I need to see what i am doing wrong with the query you suggested as at the moment it does not give me the wanted results.
maybe because the following result is comming from the query:
A, B, C, O
1, 5 ,9, 20
1, 5 ,9, 20
1, 5 ,9, 20
1, 5, 9, 21
and on a big dataset the lines might still be many. In fact only the last 2 rows would be required. the first 2 are redundant.
Perhaps a bit of background helps.
I have a model for which A, B, C represent the inputs and O is the output of the model. The model specification says that if the same imput pattern is presented, there should be only one outcome on the output.
However due to design “bugs” of the model, the model might have hidden states for which depending from the sequence of the input pattern the output might really be different.
Simulation is used to generate the dataset and clearly I do not design for the hidden states but they are there. Such query should help to find out what are those combination of the input pattern which lead to different output.

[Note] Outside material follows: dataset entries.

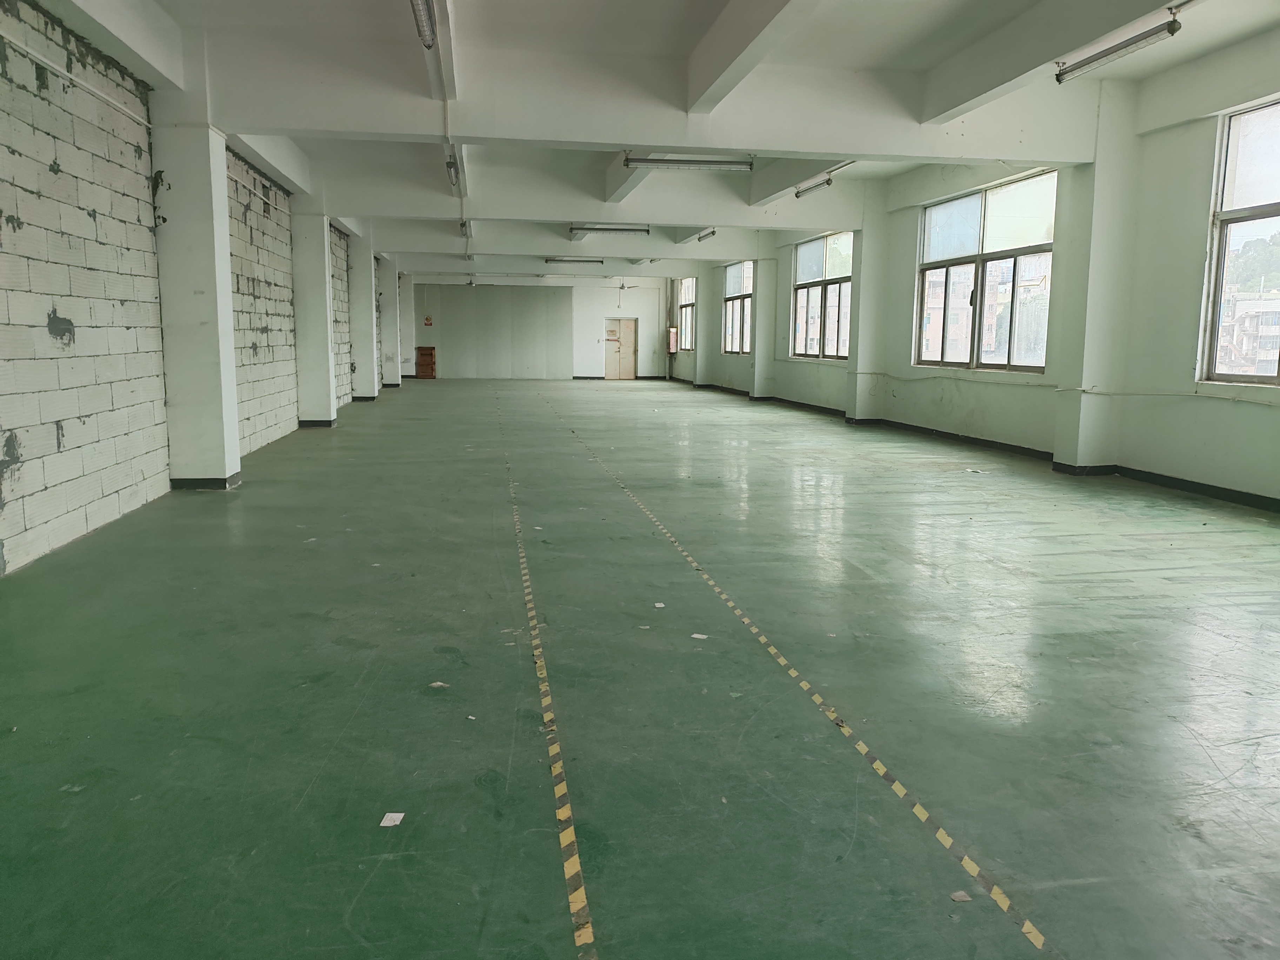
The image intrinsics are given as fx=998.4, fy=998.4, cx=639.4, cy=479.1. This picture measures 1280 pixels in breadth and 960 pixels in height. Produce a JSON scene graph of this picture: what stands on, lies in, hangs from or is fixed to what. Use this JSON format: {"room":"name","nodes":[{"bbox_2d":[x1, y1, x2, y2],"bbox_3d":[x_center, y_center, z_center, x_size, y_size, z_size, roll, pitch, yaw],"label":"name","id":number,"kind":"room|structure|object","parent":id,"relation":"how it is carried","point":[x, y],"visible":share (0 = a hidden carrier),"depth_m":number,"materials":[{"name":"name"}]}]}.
{"room":"warehouse","nodes":[
{"label":"warehouse","id":0,"kind":"room"},
{"bbox_2d":[0,2,381,573],"bbox_3d":[-4.282,-1.868,10.140,0.298,3.348,23.510,-1,8,-10],"label":"left wall","id":1,"kind":"structure","parent":0,"point":[1,453],"depth_m":6.38,"materials":[{"name":"brick"}]},
{"bbox_2d":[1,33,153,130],"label":"conduit","id":2,"kind":"object","parent":1,"relation":"attached to","point":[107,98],"visible":0.87,"depth_m":6.10,"materials":[{"name":"white plastic"}]},
{"bbox_2d":[406,272,670,380],"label":"back wall","id":3,"kind":"structure","parent":0,"point":[613,291],"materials":[{"name":"white paint"}]},
{"bbox_2d":[423,314,433,325],"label":"wall sign","id":4,"kind":"object","parent":3,"relation":"attached to","point":[427,318],"visible":0.98,"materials":[{"name":"red"}]},
{"bbox_2d":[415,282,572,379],"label":"wall panel","id":5,"kind":"object","parent":3,"relation":"attached to","point":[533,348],"visible":0.95,"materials":[{"name":"grey"}]},
{"bbox_2d":[604,317,637,379],"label":"door","id":6,"kind":"structure","parent":3,"relation":"in","point":[632,345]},
{"bbox_2d":[0,375,1279,959],"bbox_3d":[-0.019,-0.169,10.596,7.735,0.129,24.177,-1,8,-10],"label":"floor","id":7,"kind":"structure","parent":0,"point":[544,870],"depth_m":3.47,"materials":[{"name":"green concrete"}]},
{"bbox_2d":[150,114,242,490],"bbox_3d":[-3.587,-1.546,8.040,0.474,3.260,0.547,-1,8,-10],"label":"pillar","id":8,"kind":"structure","parent":7,"relation":"on","point":[215,238],"depth_m":7.82,"materials":[{"name":"white paint"}]},
{"bbox_2d":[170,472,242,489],"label":"baseboard","id":9,"kind":"structure","parent":8,"relation":"attached to","point":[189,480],"depth_m":8.11,"materials":[{"name":"black paint"}]},
{"bbox_2d":[291,207,337,427],"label":"pillar","id":10,"kind":"structure","parent":7,"relation":"on","point":[327,356],"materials":[{"name":"white paint"}]},
{"bbox_2d":[348,234,377,401],"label":"pillar","id":11,"kind":"structure","parent":7,"relation":"on","point":[361,313],"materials":[{"name":"white paint"}]},
{"bbox_2d":[379,811,404,826],"bbox_3d":[-0.650,0.892,2.619,0.057,0.006,0.072,2,8,7],"label":"paper scrap","id":12,"kind":"object","parent":7,"relation":"on","point":[391,824],"visible":0.98,"depth_m":2.62,"materials":[{"name":"white paper"}]},
{"bbox_2d":[386,264,406,385],"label":"pillar","id":13,"kind":"structure","parent":7,"relation":"on","point":[393,342],"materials":[{"name":"white paint"}]},
{"bbox_2d":[399,270,416,380],"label":"pillar","id":14,"kind":"structure","parent":7,"relation":"on","point":[409,310],"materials":[{"name":"white paint"}]},
{"bbox_2d":[415,345,436,378],"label":"wooden cabinet","id":15,"kind":"object","parent":7,"relation":"on","point":[425,351],"visible":0.99,"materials":[{"name":"brown wood"}]},
{"bbox_2d":[428,680,449,687],"bbox_3d":[-0.719,0.736,3.581,0.067,0.008,0.064,6,10,32],"label":"paper scrap","id":16,"kind":"object","parent":7,"relation":"on","point":[438,684],"visible":0.96,"depth_m":3.58,"materials":[{"name":"white paper"}]},
{"bbox_2d":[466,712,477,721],"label":"paper scrap","id":17,"kind":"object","parent":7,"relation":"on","point":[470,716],"visible":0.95,"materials":[{"name":"white paper"}]},
{"bbox_2d":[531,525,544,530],"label":"paper scrap","id":18,"kind":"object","parent":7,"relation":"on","point":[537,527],"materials":[{"name":"white paper"}]},
{"bbox_2d":[508,436,597,959],"bbox_3d":[-0.513,0.643,4.084,0.063,0.024,5.336,-1,8,-10],"label":"floor tape","id":19,"kind":"object","parent":7,"relation":"on","point":[573,896],"visible":0.98,"depth_m":2.64,"materials":[{"name":"yellow"}]},
{"bbox_2d":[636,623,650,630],"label":"paper scrap","id":20,"kind":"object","parent":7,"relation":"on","point":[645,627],"visible":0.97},
{"bbox_2d":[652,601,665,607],"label":"paper scrap","id":21,"kind":"object","parent":7,"relation":"on","point":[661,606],"visible":0.98,"depth_m":4.65,"materials":[{"name":"white paper"}]},
{"bbox_2d":[690,632,709,639],"bbox_3d":[0.254,0.662,4.202,0.072,0.006,0.071,4,9,23],"label":"paper scrap","id":22,"kind":"object","parent":7,"relation":"on","point":[695,635],"visible":0.98,"depth_m":4.19,"materials":[{"name":"white paper"}]},
{"bbox_2d":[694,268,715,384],"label":"pillar","id":23,"kind":"structure","parent":7,"relation":"on","point":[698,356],"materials":[{"name":"white paint"}]},
{"bbox_2d":[749,254,776,399],"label":"pillar","id":24,"kind":"structure","parent":7,"relation":"on","point":[759,340],"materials":[{"name":"white paint"}]},
{"bbox_2d":[546,405,1049,956],"bbox_3d":[0.173,0.556,4.881,0.082,0.022,7.323,-1,8,-10],"label":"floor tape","id":25,"kind":"object","parent":7,"relation":"on","point":[897,786],"visible":0.98,"depth_m":2.85,"materials":[{"name":"yellow"}]},
{"bbox_2d":[845,190,889,423],"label":"pillar","id":26,"kind":"structure","parent":7,"relation":"on","point":[865,259],"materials":[{"name":"white paint"}]},
{"bbox_2d":[949,889,971,902],"bbox_3d":[0.725,0.940,2.254,0.047,0.008,0.043,-1,8,-10],"label":"paper scrap","id":27,"kind":"object","parent":7,"relation":"on","point":[958,896],"visible":0.93,"depth_m":2.25,"materials":[{"name":"paper"}]},
{"bbox_2d":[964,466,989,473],"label":"paper scrap","id":28,"kind":"object","parent":7,"relation":"on","point":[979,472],"visible":0.99,"depth_m":9.69,"materials":[{"name":"white paper"}]},
{"bbox_2d":[1052,83,1137,475],"bbox_3d":[4.310,-1.821,9.388,0.454,3.574,0.499,-1,8,-10],"label":"pillar","id":29,"kind":"structure","parent":7,"relation":"on","point":[1077,461],"depth_m":9.23,"materials":[{"name":"white paint"}]},
{"bbox_2d":[23,0,1279,275],"bbox_3d":[-0.242,-3.898,11.391,7.808,0.296,23.373,-1,8,-10],"label":"ceiling","id":30,"kind":"structure","parent":0,"point":[478,22],"depth_m":7.34,"materials":[{"name":"white paint"}]},
{"bbox_2d":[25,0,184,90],"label":"ceiling beam","id":31,"kind":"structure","parent":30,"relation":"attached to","point":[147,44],"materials":[{"name":"white paint"}]},
{"bbox_2d":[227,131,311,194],"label":"ceiling beam","id":32,"kind":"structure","parent":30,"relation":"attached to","point":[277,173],"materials":[{"name":"white paint"}]},
{"bbox_2d":[409,0,437,48],"bbox_3d":[-1.331,-2.955,6.091,0.143,0.197,1.522,-1,8,-10],"label":"fluorescent light","id":33,"kind":"object","parent":30,"relation":"hanging from","point":[422,9],"visible":0.97,"depth_m":6.44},
{"bbox_2d":[444,146,460,186],"bbox_3d":[-2.094,-3.567,11.261,0.131,0.211,1.389,-1,8,-10],"label":"fluorescent light","id":34,"kind":"object","parent":30,"relation":"hanging from","point":[454,170],"visible":0.85,"depth_m":11.17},
{"bbox_2d":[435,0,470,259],"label":"ceiling conduit","id":35,"kind":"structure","parent":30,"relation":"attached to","point":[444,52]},
{"bbox_2d":[458,218,473,236],"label":"fluorescent light","id":36,"kind":"object","parent":30,"relation":"hanging from","point":[462,224],"visible":0.84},
{"bbox_2d":[545,256,602,264],"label":"ceiling light","id":37,"kind":"object","parent":30,"relation":"attached to","point":[550,259],"visible":0.98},
{"bbox_2d":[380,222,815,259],"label":"ceiling beam","id":38,"kind":"structure","parent":30,"relation":"attached to","point":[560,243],"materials":[{"name":"white paint"}]},
{"bbox_2d":[340,187,861,235],"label":"ceiling beam","id":39,"kind":"structure","parent":30,"relation":"attached to","point":[562,216],"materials":[{"name":"white paint"}]},
{"bbox_2d":[567,223,651,236],"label":"fluorescent light","id":40,"kind":"object","parent":30,"relation":"hanging from","point":[621,230],"visible":0.99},
{"bbox_2d":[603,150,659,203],"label":"ceiling beam","id":41,"kind":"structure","parent":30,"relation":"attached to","point":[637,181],"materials":[{"name":"white paint"}]},
{"bbox_2d":[215,45,1103,167],"bbox_3d":[0.293,-3.201,8.710,7.494,0.593,0.417,-1,8,-10],"label":"ceiling beam","id":42,"kind":"structure","parent":30,"relation":"attached to","point":[658,141],"depth_m":8.44,"materials":[{"name":"white paint"}]},
{"bbox_2d":[621,151,754,170],"bbox_3d":[0.531,-3.396,10.586,1.404,0.191,0.125,-1,8,-10],"label":"fluorescent light","id":43,"kind":"object","parent":30,"relation":"hanging from","point":[700,162],"visible":0.99,"depth_m":10.53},
{"bbox_2d":[694,228,716,242],"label":"fluorescent light","id":44,"kind":"object","parent":30,"relation":"attached to","point":[706,235],"visible":0.83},
{"bbox_2d":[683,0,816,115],"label":"ceiling beam","id":45,"kind":"structure","parent":30,"relation":"attached to","point":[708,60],"depth_m":7.10,"materials":[{"name":"white paint"}]},
{"bbox_2d":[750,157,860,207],"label":"ceiling beam","id":46,"kind":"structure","parent":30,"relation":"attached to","point":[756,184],"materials":[{"name":"white paint"}]},
{"bbox_2d":[794,175,833,197],"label":"fluorescent light","id":47,"kind":"object","parent":30,"relation":"hanging from","point":[828,181],"visible":0.98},
{"bbox_2d":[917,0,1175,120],"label":"ceiling beam","id":48,"kind":"structure","parent":30,"relation":"attached to","point":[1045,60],"depth_m":7.15,"materials":[{"name":"white paint"}]},
{"bbox_2d":[1054,14,1181,83],"bbox_3d":[3.316,-2.990,6.860,0.138,0.180,1.375,-1,8,-10],"label":"fluorescent light","id":49,"kind":"object","parent":30,"relation":"hanging from","point":[1172,31],"visible":0.98,"depth_m":6.82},
{"bbox_2d":[657,32,1279,507],"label":"right wall","id":50,"kind":"structure","parent":0,"point":[1199,208],"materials":[{"name":"paint"}]},
{"bbox_2d":[667,327,678,353],"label":"fire extinguisher cabinet","id":51,"kind":"object","parent":50,"relation":"attached to","point":[671,332],"visible":0.97,"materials":[{"name":"red"}]},
{"bbox_2d":[678,275,695,349],"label":"window","id":52,"kind":"structure","parent":50,"relation":"in","point":[687,305],"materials":[{"name":"glass"}]},
{"bbox_2d":[721,258,753,353],"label":"window","id":53,"kind":"structure","parent":50,"relation":"in","point":[735,272],"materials":[{"name":"glass"}]},
{"bbox_2d":[790,232,853,361],"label":"window","id":54,"kind":"structure","parent":50,"relation":"in","point":[809,251],"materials":[{"name":"glass"}]},
{"bbox_2d":[663,376,1278,512],"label":"baseboard","id":55,"kind":"structure","parent":50,"relation":"attached to","point":[1214,487],"depth_m":10.31,"materials":[{"name":"black paint"}]},
{"bbox_2d":[914,169,1056,372],"bbox_3d":[4.142,-2.391,11.967,0.158,2.199,2.815,-1,8,-10],"label":"window","id":56,"kind":"structure","parent":50,"relation":"in","point":[1029,248],"depth_m":11.90,"materials":[{"name":"glass"}]},
{"bbox_2d":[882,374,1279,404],"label":"wall conduit","id":57,"kind":"object","parent":50,"relation":"attached to","point":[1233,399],"visible":0.94,"depth_m":10.28,"materials":[{"name":"white plastic"}]},
{"bbox_2d":[1197,96,1279,387],"bbox_3d":[4.961,-1.665,6.947,0.147,2.243,2.513,-1,8,-10],"label":"window","id":58,"kind":"structure","parent":50,"relation":"in","point":[1275,211],"depth_m":7.93,"materials":[{"name":"glass"}]},
{"label":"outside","id":59,"kind":"structure","parent":0,"visible":0},
{"label":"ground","id":60,"kind":"structure","parent":59,"visible":0},
{"bbox_2d":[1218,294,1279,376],"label":"building","id":61,"kind":"structure","parent":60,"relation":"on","point":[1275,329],"materials":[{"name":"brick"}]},
{"bbox_2d":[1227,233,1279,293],"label":"tree","id":62,"kind":"object","parent":60,"relation":"on","point":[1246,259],"visible":0.61,"materials":[{"name":"green plant"}]}
]}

The output should be automatically a table with rows forming a unique set (I assume). I believe is an interesting application case.
Hm, tricky… I guess the right solution here would be that per group that satisfies the length>1 condition, we want to get the unique rows, where unique is based on just looking at the O column. There are multiple difficulties with that at the moment First, ideally we would have a unique function with a by keyword. But, unfortunately, right now, we don’t… And then I need to think hard how one could combine that with the way I’m handling groups in Query.jl… It might just work or not, I’m not sure right now.